The Step Up Initiative seeks to address these issues by developing preliminary assessment data at the county level and using that data to determine where resources are needed most, if counties are targeting the appropriate populations, what the baselines are for each county, and how progress is being tracked. It is asking the communities who sign on to the initiative to ask six key questions to assess the existing efforts to reduce the number of people with mental illnesses in jail: (1) Is county leadership committed; (2) Do they conduct timely screening and assessments; (3) Is there baseline data; (4) Has a comprehensive process analysis and inventory of services been performed; (5) Have policy, practice and funding improvements been prioritized; and (6) Is progress tracked (Haneberg, Fabelo, Osher, & Thompson, 2017). At this point in time, however, the initiative is new and has not been evaluated.
The rise in mentally ill incarcerated individuals we see today in jails and prisons can be in many ways attributed to the policies of deinstitutionalization. While many of the psychiatric institutions that were open in the early half of the 20th century were abusive environments, many people did benefit from their closure and return to a community level of care. The policies surrounding the closure of these institutions did not have any real strategic plan for the transfer of individuals into community care. Community level care can be effective, but these facilities should have been built and staffed long before patients were released. This did not happen. As a result, many previously institutionalized patients found themselves homeless or in the criminal justice system. Today, we are feeling the effects of that poor planning with the high rate of incarcerated people who suffer from mental illness.
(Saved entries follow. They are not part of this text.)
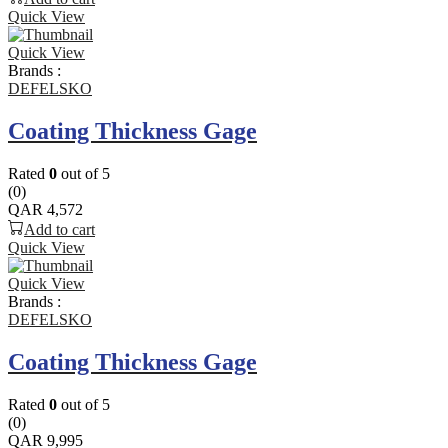
Quick View
Quick View
Brands :
DEFELSKO
Coating Thickness Gage
Rated
0
out of 5
(0)
QAR
4,572
Add to cart
Quick View
Quick View
Brands :
DEFELSKO
Coating Thickness Gage
Rated
0
out of 5
(0)
QAR
9,995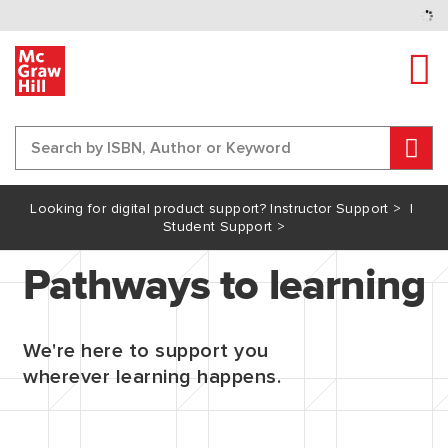
Tog
Sear
Content Area
Looking for digital product support?
Instructor Support >
I
Student Support >
Pathways to learning
We're here to support you
wherever learning happens.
New programs have been developed to address the issue, but their effectiveness is uneven. While there are administrative bodies that use evidence-based approaches toward developing treatment frameworks, the number of moving parts involved at all levels of the criminal justice system can make adequate implementation difficult for sustainable development. It is possible to make social control models of community care work better for the people most in need, but services need to be adequately funded and staffed. Without these basic necessities, it is likely that the rate of mentally ill individuals being incarcerated will continue on the trajectory it has for the last several decades.